Bakan İmren Aykut çevreye duyarlılığı ile tanınıyor.
Onun, bakanlığından sonra da sıkı önlemler almaya çalıştığı biliniyor.
Bu yargı kararı şimdi hem bakana yeni bir dayanak olmalı; hem de tabiatı, doğayı saymayanlara bir ihtar sayılmalı.
* * *
DEVLETİN, bu kararla çevre kirliliğinden sorumlu tutulması, benzer durumlara emsal oluşturması bakımından da ilginç sonuçlar verecektir.

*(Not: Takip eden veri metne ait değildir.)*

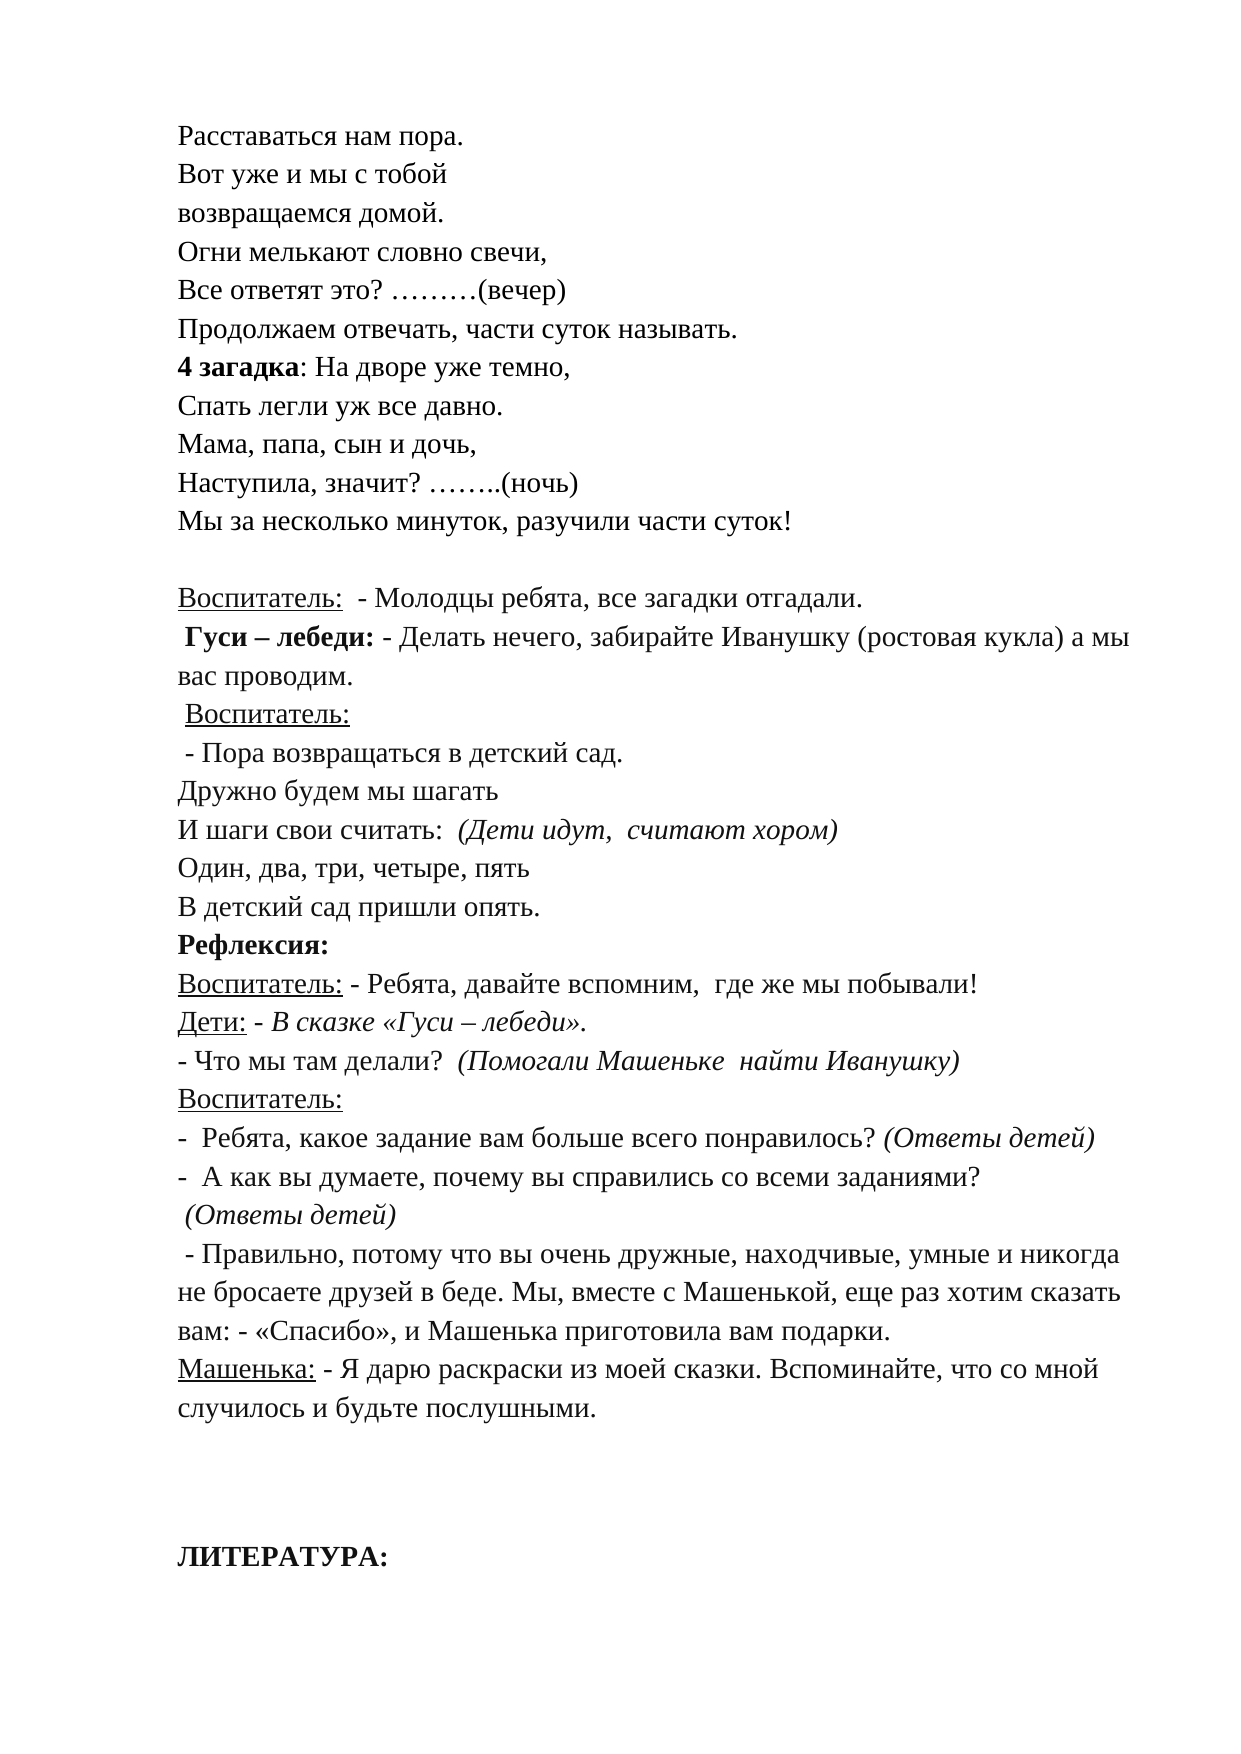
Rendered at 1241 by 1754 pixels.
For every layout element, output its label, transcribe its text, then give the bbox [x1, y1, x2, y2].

text - Правильно, потому что вы очень дружные, находчивые, умные и никогда не бросаете друзей в беде. Мы, вместе с Машенькой, еще раз хотим сказать вам: - «Спасибо», и Машенька приготовила вам подарки. [177, 1236, 1152, 1346]
text Машенька: - Я дарю раскраски из моей сказки. Вспоминайте, что со мной случилось и будьте послушными. [177, 1351, 1152, 1423]
text - А как вы думаете, почему вы справились со всеми заданиями? [177, 1159, 1152, 1192]
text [177, 118, 1152, 537]
text - Ребята, какое задание вам больше всего понравилось? (Ответы детей) [177, 1120, 1152, 1154]
text И шаги свои считать: (Дети идут, считают хором) [177, 812, 1152, 845]
text (Ответы детей) [177, 1197, 1152, 1231]
text Дети: - В сказке «Гуси – лебеди». [177, 1004, 1152, 1038]
text Воспитатель: - Ребята, давайте вспомним, где же мы побывали! [177, 966, 1152, 999]
text ЛИТЕРАТУРА: [177, 1539, 1152, 1573]
text Воспитатель: - Молодцы ребята, все загадки отгадали. [177, 581, 1152, 614]
text Рефлексия: [177, 927, 1152, 961]
text Один, два, три, четыре, пять [177, 850, 1152, 884]
text - Пора возвращаться в детский сад. [177, 735, 1152, 768]
text В детский сад пришли опять. [177, 889, 1152, 922]
text Воспитатель: [177, 1082, 1152, 1115]
text Гуси – лебеди: - Делать нечего, забирайте Иванушку (ростовая кукла) а мы вас проводим. [177, 619, 1152, 691]
text - Что мы там делали? (Помогали Машеньке найти Иванушку) [177, 1043, 1152, 1077]
text Дружно будем мы шагать [177, 773, 1152, 807]
text Воспитатель: [177, 696, 1152, 730]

Düşünün depremlerdeki can kaybını. Mesela son Adana - Ceyhan depremini. Yıkılan binalar var, yıkılmayanlar var. Yıkılanlarda plan projede, malzeme ve kontrol hataları ihmalleri saptanırsa bundan neden o kontrolle yükümlü olan kamu organları sorumlu tutulmasın, tazminata mahkum edilmesin?
Karayollarındaki trafik kazalarında, karayollarının hatası söz konusu ise neden karayollarının bağlı olduğu bakanlık veya doğrudan karayolları sorumlu tutulup tazminata mahkum edilmesin.
Daha on gün önce genç sanatçı Kerim Tekin, karayollarının döktüğü mıcır nedeniyle kaybedilmedi mi?
İşte önceki gün Karadeniz bölgesindeki selin yarısını götürdüğü yolda işaretsizlik nedeniyle tüm bir aile, arabalarıyla uçup cayır cayır yanmadı mı?
Şehirlerimizi kaçak binalarla, estetiğe aykırı yapılarla rezil eden, denetleme görevini çeşitli nedenlerle yerine getirmeyen belediyeler...
Caddeleri, sokakları koordinasyonsuz bir şekilde iki günde bir kazıp düzeltmeden giden, güzellikten ve temizlikten nasibi olmayan kamu kurumları, hepsi hepsi artık korkmalı...
* * *
DEVLETİN, bakanlıkların, mahalli idarelerin görevlerini yerine getirmemeleri, eksik getirmeleri, denetim yetkilerini kullanmamaları nedeniyle zarara uğrayanların pek çoğu bugüne kadar kaderlerine razı olurdu.
Edirne İdare Mahkemesi şimdi bir yol açtı.
Haksızlığa uğrayanlar bu yolu kullanmalı.